FDA approved for specific uses

FDA-approved exenatide products have specific type 2 diabetes indications. No exenatide product is FDA approved for Parkinson disease, cognition, or neuroprotection.

What is it approved for?

  • Improving glycemic control in adults with type 2 diabetes under product-specific FDA labeling

What is it being studied for?

Type 2 diabetes
Parkinson disease progression
Motor function
GLP-1 neurobiology

Investigational areas

  • Parkinson disease and neuroprotection research

Evidence snapshot

Strong human evidence for approved uses

Evidence is strong for labeled diabetes uses. For Parkinson disease, the best current evidence is a negative multicenter Phase 3 trial that outweighs the earlier small positive signal.

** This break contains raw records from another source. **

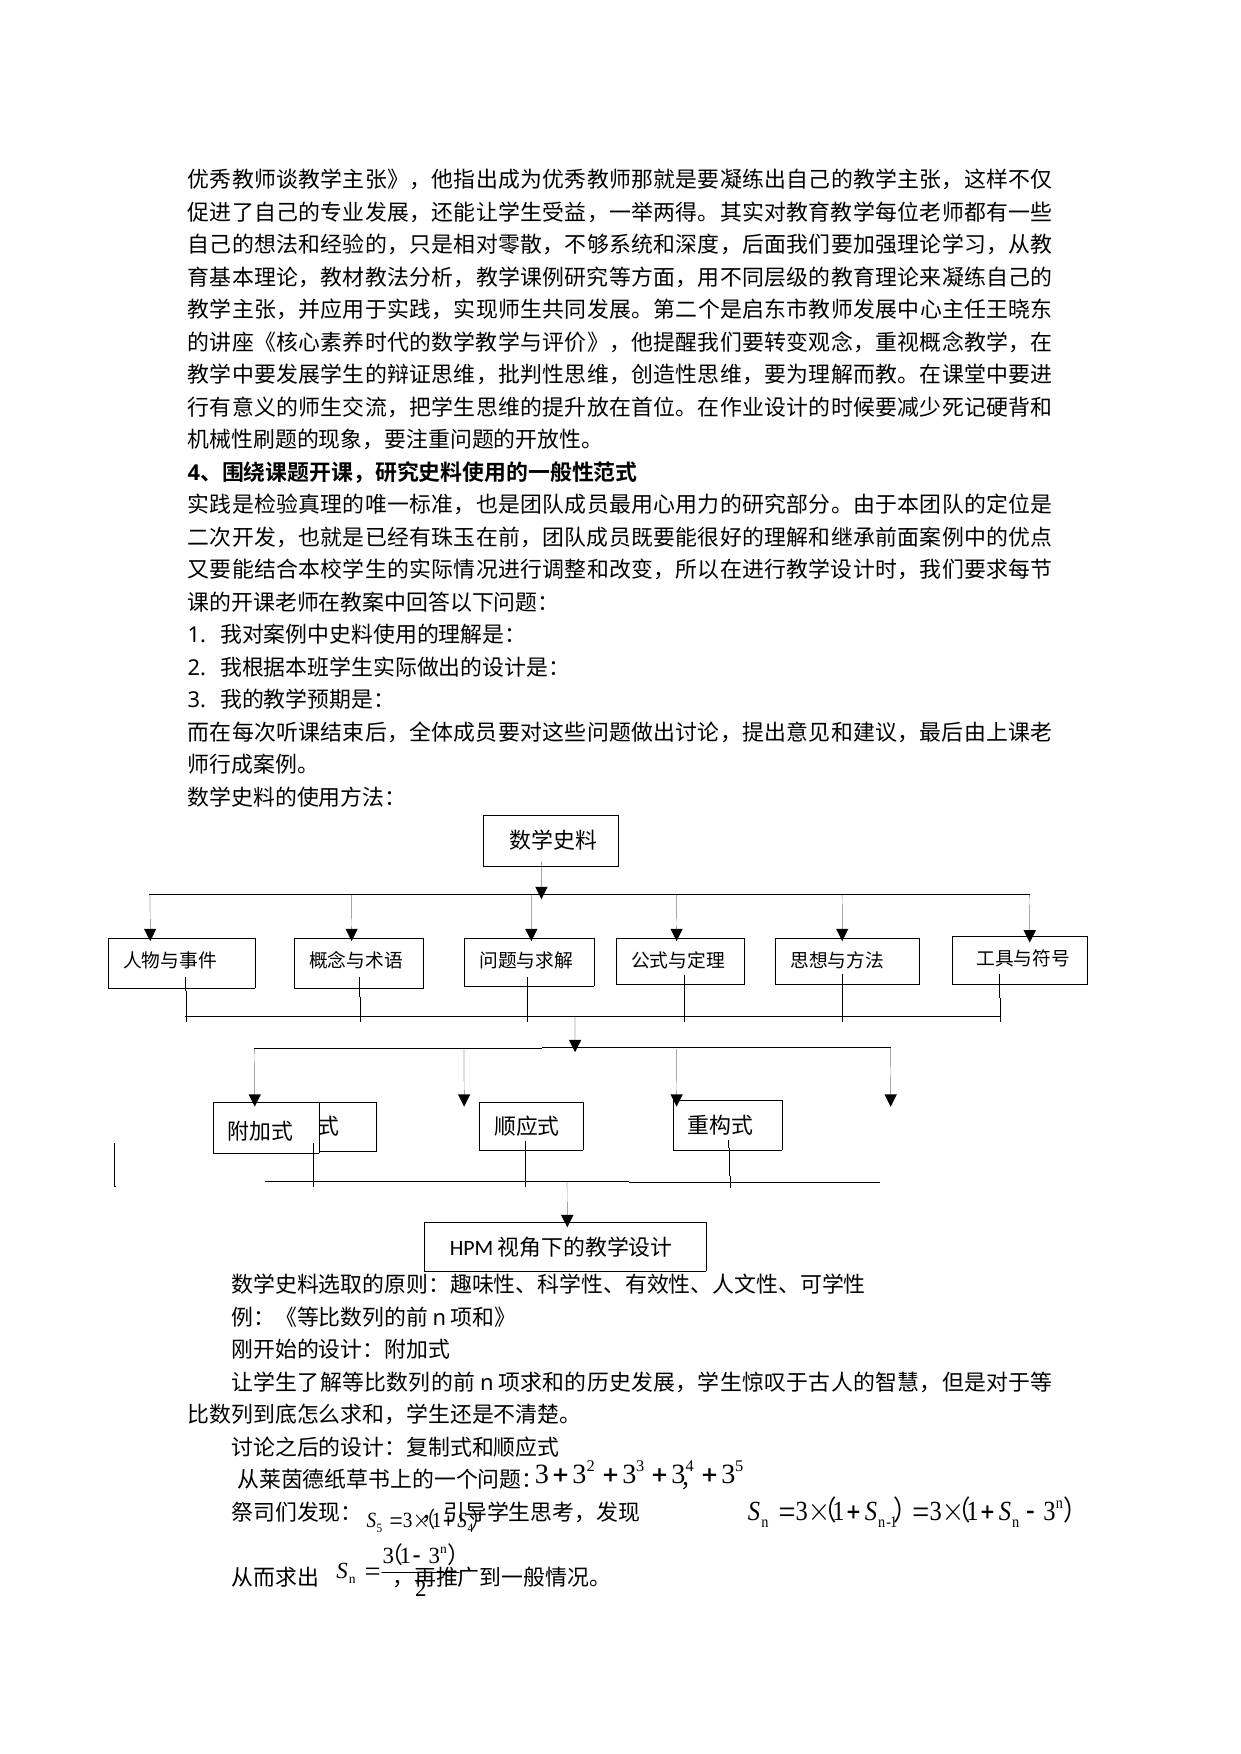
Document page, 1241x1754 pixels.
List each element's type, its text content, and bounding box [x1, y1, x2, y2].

text 而在每次听课结束后，全体成员要对这些问题做出讨论，提出意见和建议，最后由上课老师行成案例。 [187, 714, 1053, 779]
list 我对案例中史料使用的理解是： [187, 617, 1053, 649]
text 数学史料选取的原则：趣味性、科学性、有效性、人文性、可学性 [187, 1267, 1053, 1299]
text 实践是检验真理的唯一标准，也是团队成员最用心用力的研究部分。由于本团队的定位是二次开发，也就是已经有珠玉在前，团队成员既要能很好的理解和继承前面案例中的优点，又要能结合本校学生的实际情况进行调整和改变，所以在进行教学设计时，我们要求每节课的开课老师在教案中回答以下问题： [187, 487, 1053, 617]
text 从而求出 ，再推广到一般情况。 [187, 1559, 1053, 1592]
text 从莱茵德纸草书上的一个问题： ， [187, 1462, 1053, 1494]
text 4、围绕课题开课，研究史料使用的一般性范式 [187, 454, 1053, 487]
text 让学生了解等比数列的前n项求和的历史发展，学生惊叹于古人的智慧，但是对于等比数列到底怎么求和，学生还是不清楚。 [187, 1364, 1053, 1429]
text 例：《等比数列的前n项和》 [187, 1299, 1053, 1332]
text 刚开始的设计：附加式 [187, 1332, 1053, 1364]
list 我的教学预期是： [187, 682, 1053, 714]
text 数学史料的使用方法： [187, 779, 1053, 812]
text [187, 162, 1053, 454]
text 讨论之后的设计：复制式和顺应式 [187, 1429, 1053, 1462]
text 祭司们发现： ，引导学生思考，发现 [187, 1494, 1053, 1527]
list 我根据本班学生实际做出的设计是： [187, 649, 1053, 682]
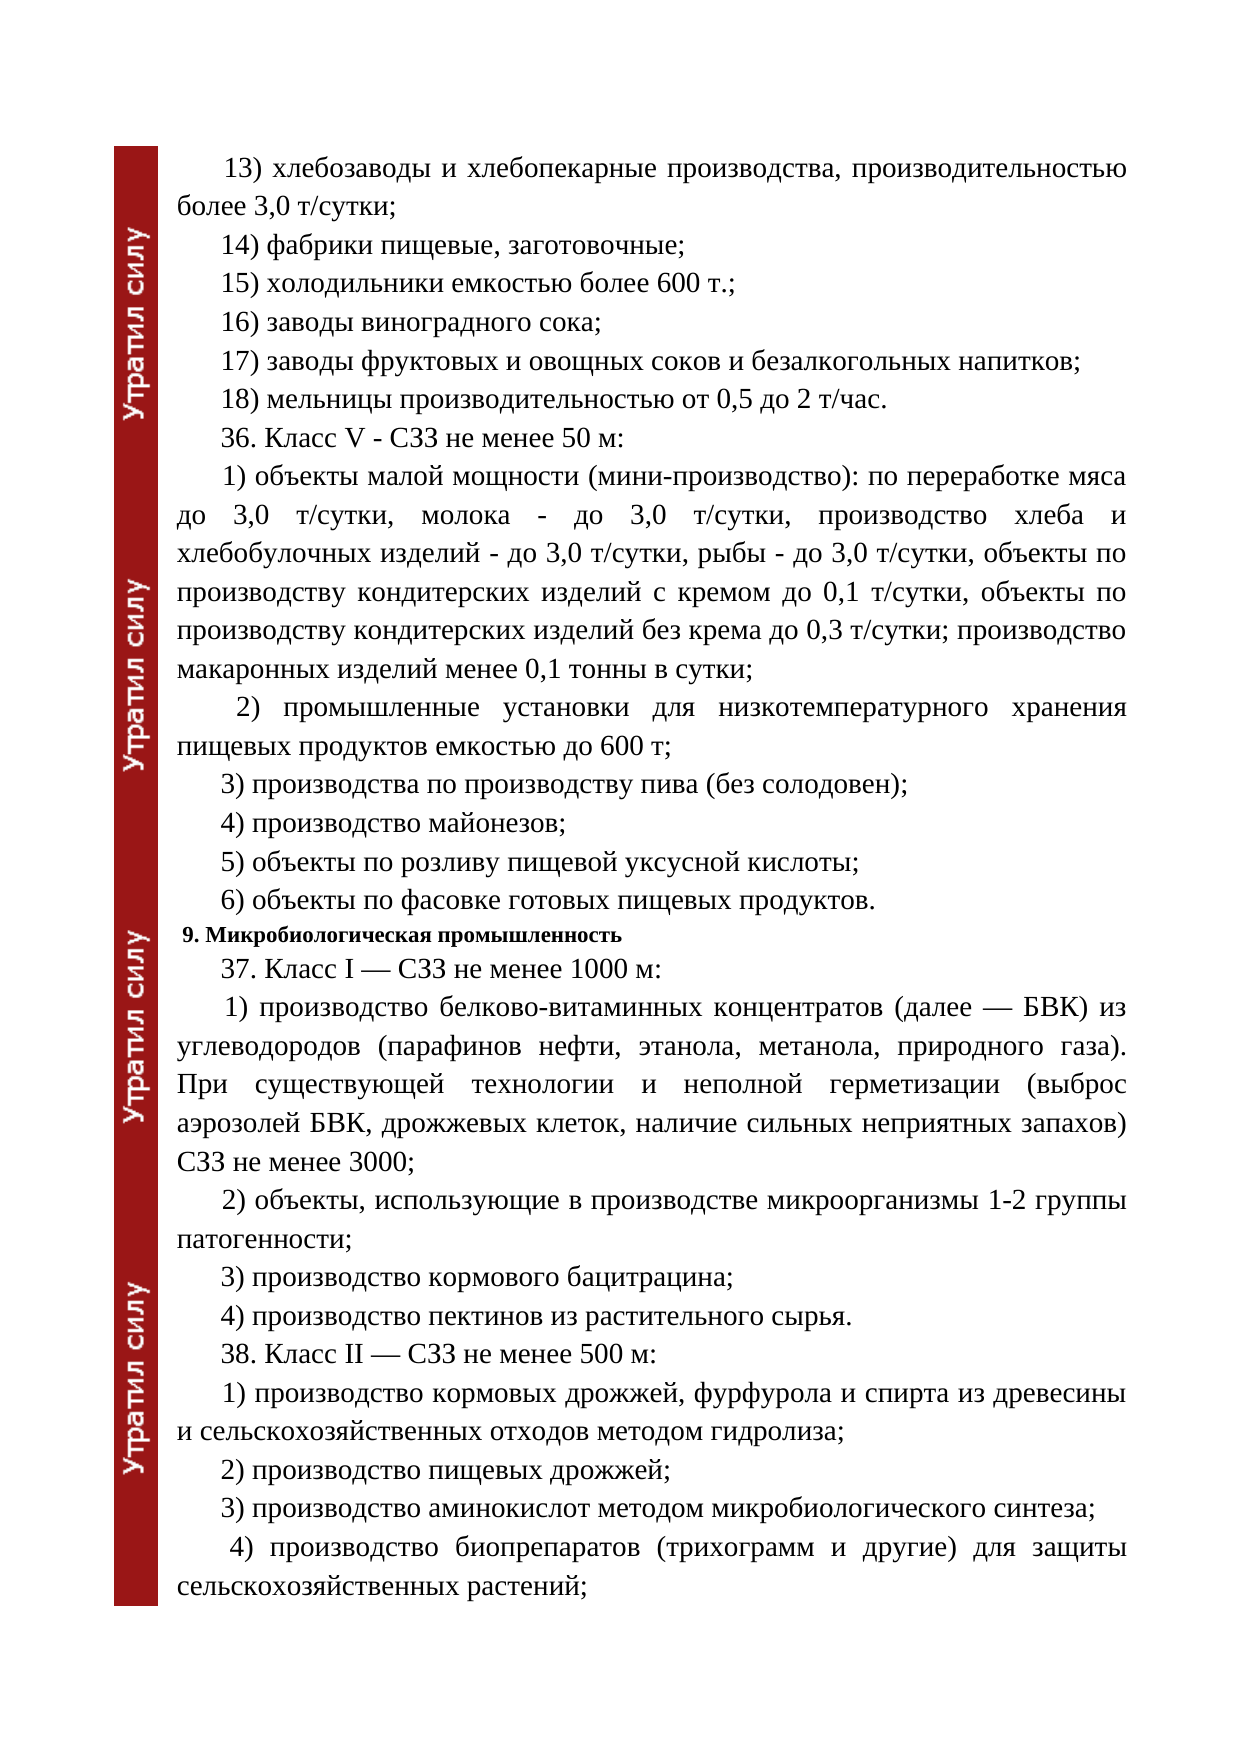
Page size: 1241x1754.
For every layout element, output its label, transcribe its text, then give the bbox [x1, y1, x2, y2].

Potential benefits being researched

  • Approved diabetes benefits are established within labeled use.
  • An earlier Parkinson trial generated a motor signal, but the larger Phase 3 trial found no meaningful benefit on the primary motor endpoint.

Potential does not mean proven. Study design, population, endpoint, and regulatory review matter.

Known or possible risks

  • Current labeling describes pancreatitis, kidney injury, severe gastrointestinal disease, hypersensitivity, gallbladder disease, and rare immune-mediated thrombocytopenia among important risks.
  • Hypoglycemia risk can rise with certain other diabetes medicines.
  • Parkinson trials add tolerability demands without an established neurologic benefit.

What we still do not know

  • Whether another GLP-1 molecule can produce a reproducible Parkinson benefit
  • Which pharmacologic or trial-design differences explain conflicting results
  • Whether any biomarker identifies a neurologic responder subgroup
  • Long-term brain effects outside diabetes

Plain-English takeaway

Exenatide is a proven diabetes peptide and a negative Parkinson Phase 3 result. That failure is scientifically useful—and a strong warning against treating early signals as settled benefit.

Research and reference links

Use these primary and reputable sources to verify status and read beyond this summary. Trial registries may list studies without proving a benefit.

  1. 1
    FDA prescribing information: Byetta

    Current diabetes indication, warnings, adverse reactions, and product-specific evidence.

  2. 2
    Earlier randomized exenatide Parkinson trial

    Small controlled study that generated the disease-modification hypothesis.

  3. 3
    Negative Phase 3 exenatide Parkinson trial

    Larger multicenter trial finding no benefit on the primary motor endpoint.